Monday, January 12, 2015

1 possible way to avoid a short sale or foreclosure

Did you realize that more than 1/3 of homeowners in this country have less than 20% equity? In addition to that surprising figure there are also 10 million homeowners that still owe more than their home is currently worth. That’s not to say that things aren’t improving however. The market and general economy is improving steadily (if slowly) but there is still a long way to go for those of us that took a hit when the housing bubble burst. 

It’s bad enough to own a home that is underwater but the situation becomes much worse if you need to sell quickly and simply don’t have the time to wait for things to change. Time is often the cure for homeowners with negative equity because the future appreciation of a home as well as additional mortgage payments will eventually solve the problem. But with if you need to sell now due to a job transfer, death in the family or some other unforeseen circumstance?

Naturally most people want to avoid a short sale or foreclosure if at all possible and being forced to use one of these methods when you can afford to pay your mortgage certainly doesn’t seem to be very the best option. A long term lease option is one possible way to avoid this dilemma. By turning the payments over to someone else they will have the possibility of benefitting in the future as the property slowly increases in value and you will have the benefit of avoiding a more drastic solution such as foreclosure.

As an example, let’s say that you originally bought your home for $250,000. Unfortunately its current market value is only $200,000 and the balance owed on the mortgage is $221,000. Fortunately you are not behind on the mortgage but would take a loss if you sold the home at this time. You could market your home to persons that are interested in a long term lease (say 2 years as an example) with the right to renew an additional 4 times at their discretion. At any time during the lease they could decide to buy the home for the remaining balance of the mortgage. This allows them the time to decide if they will actually purchase the home or move on. 

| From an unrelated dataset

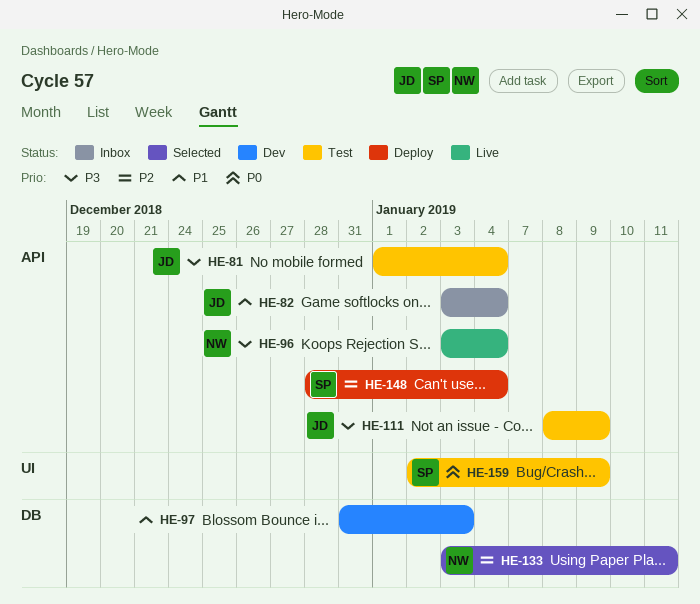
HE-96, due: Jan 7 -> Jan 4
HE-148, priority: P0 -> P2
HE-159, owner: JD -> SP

Both parties benefit from this type of lease because the homeowner does not need to worry about paying the mortgage for a minimum period of 2 years thus freeing them up for the move! The persons leasing the home are able to wait and see if the home appreciates enough in value to be worth purchasing and also benefit from a lower sale price as the mortgage balance is reduced due to the fact that the mortgage payments are being made on time every month. In these types of arrangements the monthly payment is often less than rental prices in most areas as well. Everyone wins in this situation and there is no short sale or foreclosure to contend with for the homeowner.

Based on the above example, the value of the home after 10 years would be $270,000 (based on a modest 3% appreciation each year). Considering that the mortgage payments were made on time, the lessee could then purchase the home for what is currently owed and still have over $100,000 in equity! The homeowner had gotten out of a bad situation with their credit intact and the new homeowner has made a very wise investment. Naturally there are specifics to be worked out such as the amount of the security deposit to be agreed upon and who would be responsible for the maintenance and upkeep but regardless of the final agreement, both parties can benefit significantly from this type of arrangement.